▶ Passage provided:
=======
Christy Kian wasn’t sure what she was getting into last year when she agreed to help a parent struggling to educate her two children during the coronavirus pandemic.
The mom wasn’t satisfied with the distance learning plan her school had set up at the start of the shutdown, and things were still in flux for the coming school year. She asked Kian if she would be willing to teach her children at their home.
After nearly two decades of experience in traditional school settings, Kian had to think carefully. But in the end, the call to set off on a new adventure proved too tempting.
Those tentative steps into the unknown launched Kian’s tutoring business.
“It’s been magical,” said Kian, whose Boca Raton-based company, Launch Concierge Learning LLC, blasted off in mid-July. “It’s been better than I could have imagined.”
Kian spent the 2020-21 school year working exclusively with two pandemic pods, small groups that employ a teacher to instruct children in person at home. The pods became a national phenomenon last summer when school campuses in some states refused or were forbidden to reopen, spurring some parents to take matters into their own hands.
Within weeks, social media sites popped up across the country, matching teachers with families eager to try something new. Some families grouped to form micro-schools, which typically serve fewer than 10 students.
The Washington Post called the pods “the 2020 version of the one-room schoolhouse, privately funded.” Experts wrote essays and did research on the trend.
To prepare for her new adventure, Kian spent the summer of 2020 creating curriculum, designing lesson plans, and setting everything up on a spread sheet so that everything would run smoothly from Day 1.
=======
▶ Task requirements: Continue the text about Christy Kian's tutoring business, picking up after its final sentence about her summer of preparation. The items that follow are separate material and are not part of the text about Christy Kian's tutoring business.
=======
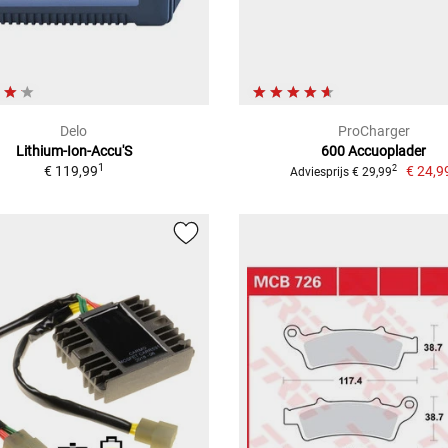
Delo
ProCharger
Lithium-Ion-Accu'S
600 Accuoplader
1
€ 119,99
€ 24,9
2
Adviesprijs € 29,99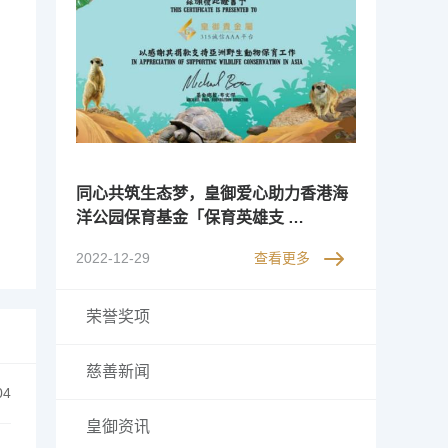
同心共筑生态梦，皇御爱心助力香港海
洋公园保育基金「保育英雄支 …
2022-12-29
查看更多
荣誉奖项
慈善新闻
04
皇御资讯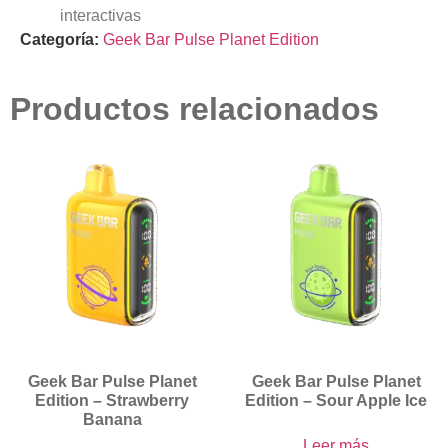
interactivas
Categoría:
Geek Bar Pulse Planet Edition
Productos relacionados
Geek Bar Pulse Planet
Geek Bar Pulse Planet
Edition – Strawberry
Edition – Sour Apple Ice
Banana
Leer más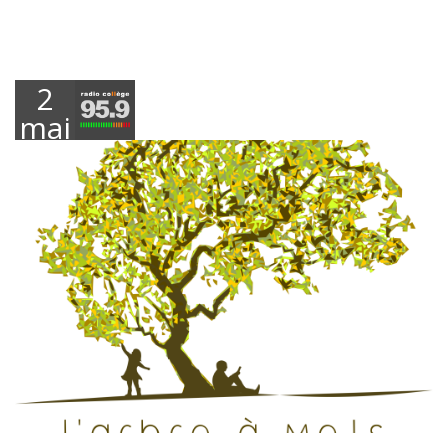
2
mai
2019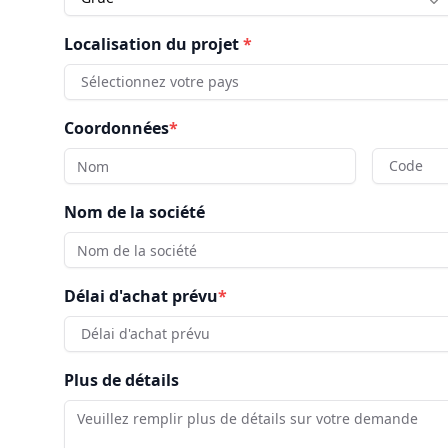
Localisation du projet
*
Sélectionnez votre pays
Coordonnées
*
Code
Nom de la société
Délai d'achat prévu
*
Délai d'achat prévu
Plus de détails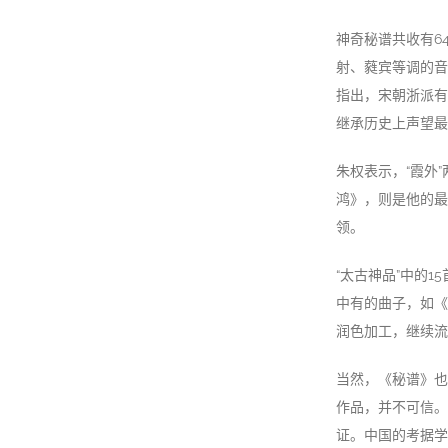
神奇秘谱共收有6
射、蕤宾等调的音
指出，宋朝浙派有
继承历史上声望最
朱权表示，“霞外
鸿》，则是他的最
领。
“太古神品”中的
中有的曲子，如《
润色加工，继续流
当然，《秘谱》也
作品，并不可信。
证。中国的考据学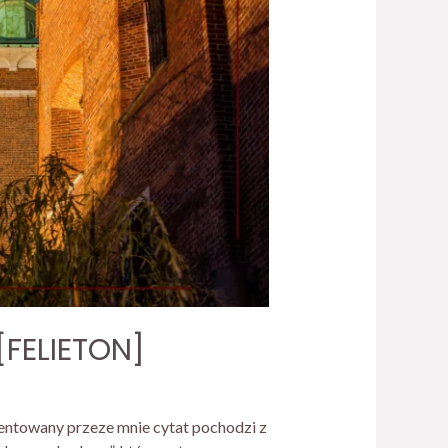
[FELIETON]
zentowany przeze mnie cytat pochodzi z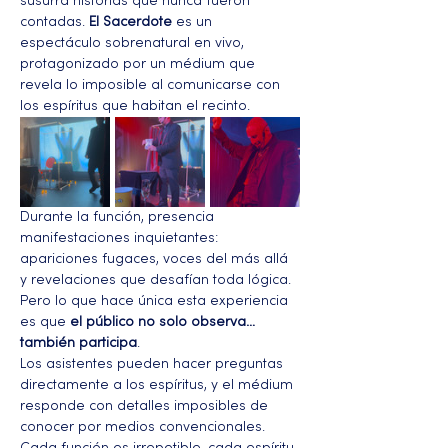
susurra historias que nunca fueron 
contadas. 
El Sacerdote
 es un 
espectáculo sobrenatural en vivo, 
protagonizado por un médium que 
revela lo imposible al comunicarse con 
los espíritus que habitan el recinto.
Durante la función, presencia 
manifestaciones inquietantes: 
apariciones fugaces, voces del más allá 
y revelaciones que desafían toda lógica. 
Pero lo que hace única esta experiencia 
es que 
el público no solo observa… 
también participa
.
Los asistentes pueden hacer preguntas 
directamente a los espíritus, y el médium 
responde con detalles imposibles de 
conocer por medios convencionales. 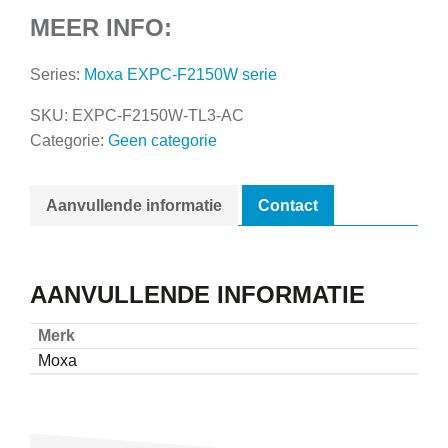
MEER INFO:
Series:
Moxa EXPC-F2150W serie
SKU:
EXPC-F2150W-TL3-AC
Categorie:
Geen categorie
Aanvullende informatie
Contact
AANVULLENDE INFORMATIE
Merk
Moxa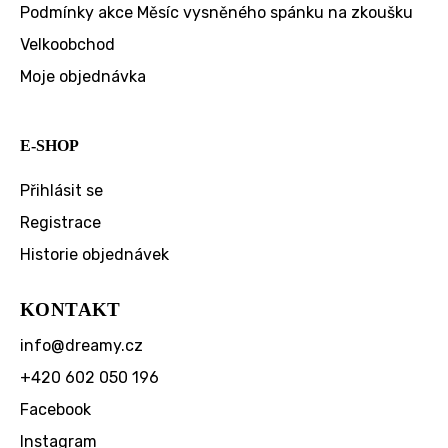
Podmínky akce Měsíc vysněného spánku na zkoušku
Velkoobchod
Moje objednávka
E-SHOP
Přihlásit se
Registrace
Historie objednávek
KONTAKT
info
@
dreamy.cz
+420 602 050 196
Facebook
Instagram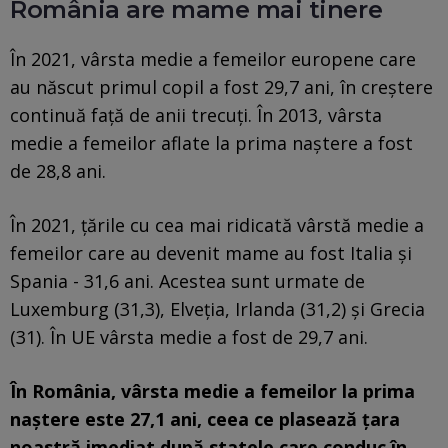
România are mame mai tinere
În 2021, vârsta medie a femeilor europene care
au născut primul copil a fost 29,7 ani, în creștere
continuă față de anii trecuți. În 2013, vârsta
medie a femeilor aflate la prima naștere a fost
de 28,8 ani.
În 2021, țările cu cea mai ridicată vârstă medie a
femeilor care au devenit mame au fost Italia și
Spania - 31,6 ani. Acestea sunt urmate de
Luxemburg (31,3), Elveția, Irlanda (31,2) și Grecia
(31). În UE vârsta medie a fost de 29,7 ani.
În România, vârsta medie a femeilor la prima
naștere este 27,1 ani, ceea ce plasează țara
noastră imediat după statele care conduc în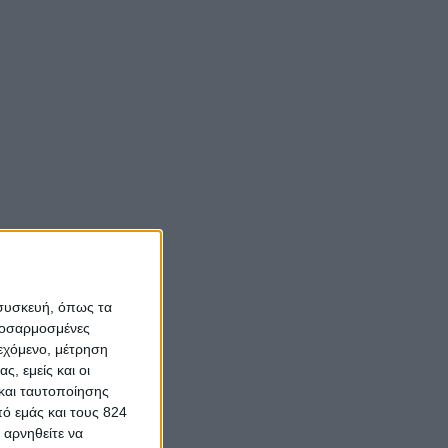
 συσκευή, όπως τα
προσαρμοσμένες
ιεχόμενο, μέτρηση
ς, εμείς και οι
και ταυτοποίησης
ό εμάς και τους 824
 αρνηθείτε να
=======
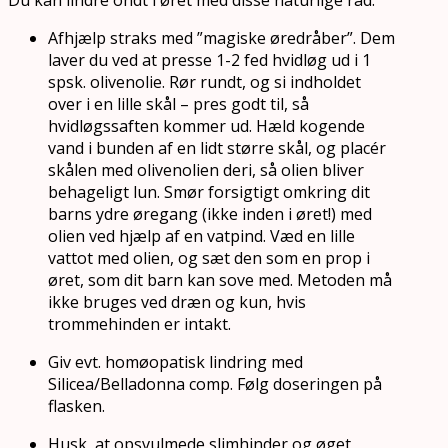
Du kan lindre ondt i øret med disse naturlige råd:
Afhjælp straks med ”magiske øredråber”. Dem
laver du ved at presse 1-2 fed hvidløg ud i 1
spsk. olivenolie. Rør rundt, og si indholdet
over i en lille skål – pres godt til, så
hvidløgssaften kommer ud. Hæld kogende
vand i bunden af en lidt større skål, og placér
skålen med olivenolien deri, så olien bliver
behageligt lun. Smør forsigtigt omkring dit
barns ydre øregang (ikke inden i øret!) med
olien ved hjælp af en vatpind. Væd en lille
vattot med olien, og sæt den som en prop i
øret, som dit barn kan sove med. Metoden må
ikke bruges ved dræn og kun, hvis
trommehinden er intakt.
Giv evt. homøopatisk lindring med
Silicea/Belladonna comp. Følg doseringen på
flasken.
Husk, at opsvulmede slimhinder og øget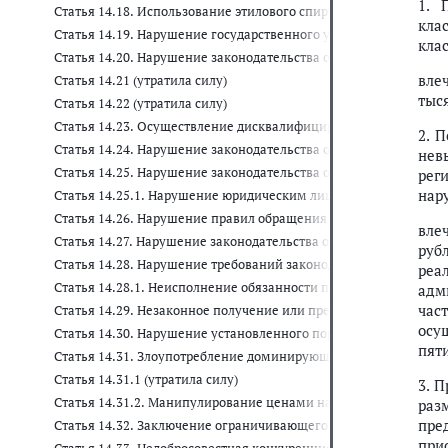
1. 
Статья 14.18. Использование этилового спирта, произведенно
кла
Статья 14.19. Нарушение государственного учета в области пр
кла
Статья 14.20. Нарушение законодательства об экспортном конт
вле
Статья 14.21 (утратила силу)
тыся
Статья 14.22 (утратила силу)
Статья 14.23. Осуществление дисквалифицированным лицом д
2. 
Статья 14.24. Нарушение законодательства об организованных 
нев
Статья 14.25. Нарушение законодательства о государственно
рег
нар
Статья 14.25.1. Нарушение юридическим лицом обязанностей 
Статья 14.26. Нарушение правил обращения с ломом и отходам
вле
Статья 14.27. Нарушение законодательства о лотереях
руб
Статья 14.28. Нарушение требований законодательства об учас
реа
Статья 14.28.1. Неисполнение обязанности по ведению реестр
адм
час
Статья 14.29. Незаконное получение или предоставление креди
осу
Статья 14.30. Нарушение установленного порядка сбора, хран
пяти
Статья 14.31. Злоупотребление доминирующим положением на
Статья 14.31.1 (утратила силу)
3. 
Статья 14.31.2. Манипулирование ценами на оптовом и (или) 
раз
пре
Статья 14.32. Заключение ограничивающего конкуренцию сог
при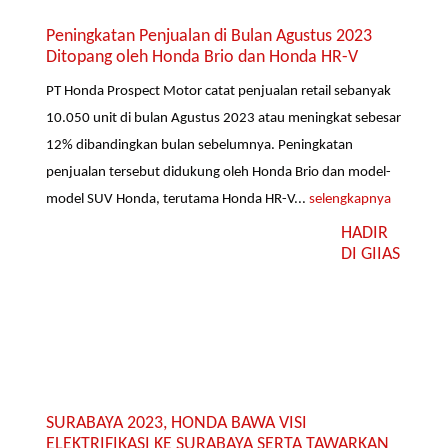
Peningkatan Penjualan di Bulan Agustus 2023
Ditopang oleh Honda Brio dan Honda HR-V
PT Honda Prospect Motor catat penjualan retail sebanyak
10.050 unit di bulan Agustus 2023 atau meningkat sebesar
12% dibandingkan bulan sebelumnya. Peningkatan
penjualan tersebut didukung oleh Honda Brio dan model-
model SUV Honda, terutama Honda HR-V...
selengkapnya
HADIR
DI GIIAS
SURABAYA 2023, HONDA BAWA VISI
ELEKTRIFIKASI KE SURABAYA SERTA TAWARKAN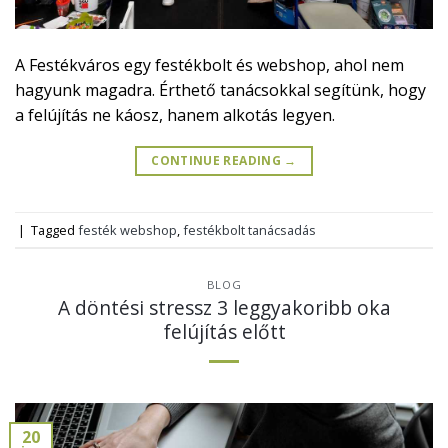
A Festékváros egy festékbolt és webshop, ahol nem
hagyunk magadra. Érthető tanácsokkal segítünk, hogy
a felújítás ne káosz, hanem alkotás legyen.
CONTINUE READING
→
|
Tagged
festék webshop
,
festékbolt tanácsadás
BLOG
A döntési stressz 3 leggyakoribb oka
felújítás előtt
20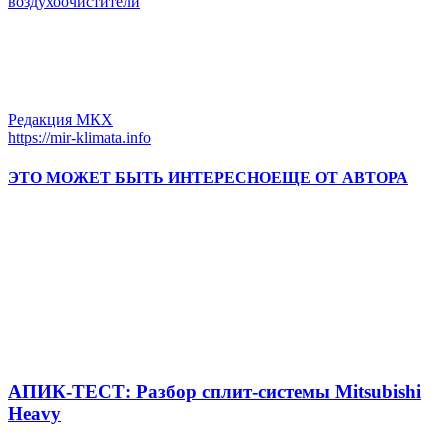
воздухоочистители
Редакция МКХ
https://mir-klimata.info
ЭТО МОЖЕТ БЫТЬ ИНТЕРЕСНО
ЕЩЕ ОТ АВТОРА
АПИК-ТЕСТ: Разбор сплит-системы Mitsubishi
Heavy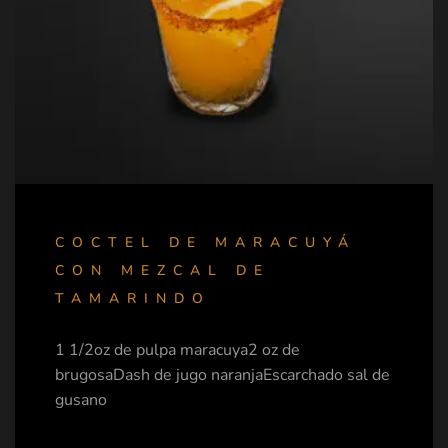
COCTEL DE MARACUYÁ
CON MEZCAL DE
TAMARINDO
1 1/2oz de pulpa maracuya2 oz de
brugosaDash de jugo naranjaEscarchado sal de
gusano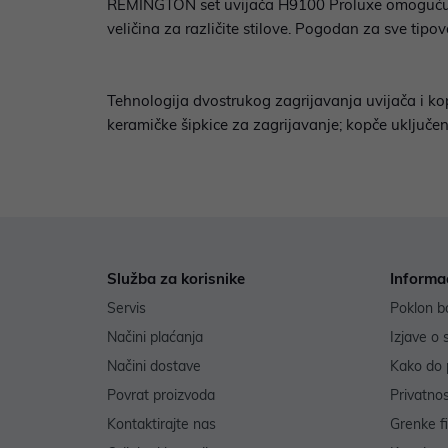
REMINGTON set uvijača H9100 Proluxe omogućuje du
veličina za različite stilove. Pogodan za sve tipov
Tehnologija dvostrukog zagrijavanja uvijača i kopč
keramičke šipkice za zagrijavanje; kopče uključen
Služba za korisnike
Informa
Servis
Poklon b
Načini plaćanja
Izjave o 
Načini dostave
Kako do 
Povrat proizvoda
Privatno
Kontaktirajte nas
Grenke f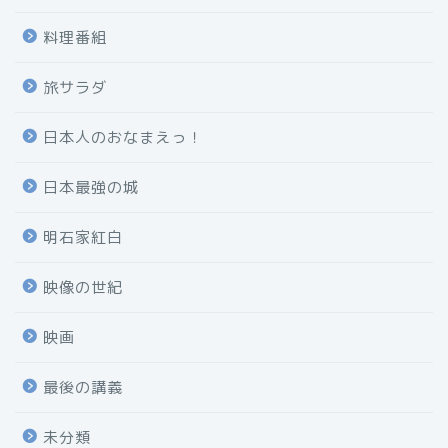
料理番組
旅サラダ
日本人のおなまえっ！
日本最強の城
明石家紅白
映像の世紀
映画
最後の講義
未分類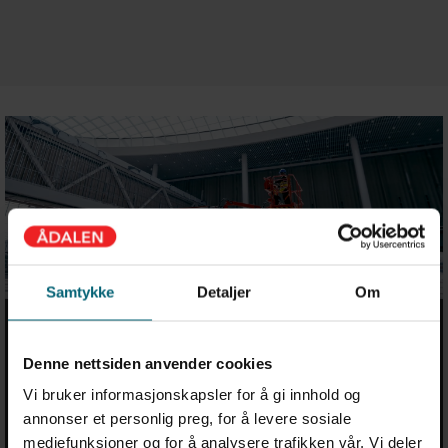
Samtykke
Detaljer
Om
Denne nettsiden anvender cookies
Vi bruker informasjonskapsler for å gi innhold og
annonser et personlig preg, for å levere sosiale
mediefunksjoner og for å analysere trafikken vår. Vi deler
=======
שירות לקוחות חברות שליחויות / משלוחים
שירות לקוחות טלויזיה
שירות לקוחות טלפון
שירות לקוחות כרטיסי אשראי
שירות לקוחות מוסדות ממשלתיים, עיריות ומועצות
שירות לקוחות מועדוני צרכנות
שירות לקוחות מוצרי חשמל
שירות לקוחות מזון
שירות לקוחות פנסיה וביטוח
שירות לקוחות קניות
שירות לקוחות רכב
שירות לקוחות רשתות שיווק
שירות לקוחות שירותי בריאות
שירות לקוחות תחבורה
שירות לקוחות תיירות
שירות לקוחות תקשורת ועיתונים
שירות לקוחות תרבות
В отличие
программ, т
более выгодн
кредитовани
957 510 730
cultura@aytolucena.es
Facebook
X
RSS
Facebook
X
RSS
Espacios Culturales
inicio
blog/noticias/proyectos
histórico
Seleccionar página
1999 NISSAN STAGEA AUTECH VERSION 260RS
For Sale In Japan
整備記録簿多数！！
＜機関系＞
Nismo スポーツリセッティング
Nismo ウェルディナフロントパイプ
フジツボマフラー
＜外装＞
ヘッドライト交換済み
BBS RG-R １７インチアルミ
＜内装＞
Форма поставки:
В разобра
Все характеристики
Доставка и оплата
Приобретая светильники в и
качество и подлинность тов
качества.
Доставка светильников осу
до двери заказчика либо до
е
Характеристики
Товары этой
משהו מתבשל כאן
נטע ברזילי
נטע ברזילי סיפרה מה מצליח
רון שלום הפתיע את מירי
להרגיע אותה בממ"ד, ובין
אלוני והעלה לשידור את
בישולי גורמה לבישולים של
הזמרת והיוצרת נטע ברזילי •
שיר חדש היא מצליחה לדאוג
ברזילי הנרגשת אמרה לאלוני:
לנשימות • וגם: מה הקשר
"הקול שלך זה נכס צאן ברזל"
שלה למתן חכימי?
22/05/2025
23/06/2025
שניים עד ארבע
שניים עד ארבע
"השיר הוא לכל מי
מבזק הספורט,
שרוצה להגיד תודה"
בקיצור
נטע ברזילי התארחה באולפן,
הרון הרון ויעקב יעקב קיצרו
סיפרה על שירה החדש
=======
▶ Answer area:
She made the decision to teach the children mostly in person, with kindergarteners in one group and second graders in another. When one family traveled briefly out of state, she pivoted and taught them online.
All her students have thrived under the new learning model.
“I’m doing fractions in my kindergarten,” she said. “If you look at the regular curriculum for kindergarten, fractions are not a part of it.”
The students made such learning gains that Kian decided to introduce them to material early in hopes of giving them an edge when they return to the traditional classroom.
“By exposing them to it now, I hope it will kick in later,” she said.
A peek at her Facebook page offers a window into the classroom.
“Insect week! This Eastern Lubber Grasshopper was a wonderful sport in class. Now she is free again in my backyard. But not before teaching us to sing Head, Thorax, Abdomen.”
“Our second-graders wrote their own fairy tales!”
The students learned about scientists such as Jonas Salk and artists such as Claude Monet, experimented with stop motion animation, and read lots of books. Kian made so many trips to the public library that the staff came to know her by name.
Just before winter break, the students surprised Kian with a T-shirt with her logo – a rocket ship blasting off – on the front and “Commander Christy” emblazoned on the back. They all wore T-shirts that matched.
The show of school spirit touched her.
“It really felt wonderful to me that they took such ownership,” she said.
With the kindergarteners heading back to the traditional classroom in the fall, as their parents had planned from the start, Kian is focusing on her rising third graders, who will be returning to her for another year. She’ll spend this summer creating curriculum and lesson plans for them.
She also is considering picking up another group for fall but still hasn’t decided. In any case, she has no plans to return to traditional school.
Quoting a parent, she said, “This has been a terrible year, but we made lemonade.”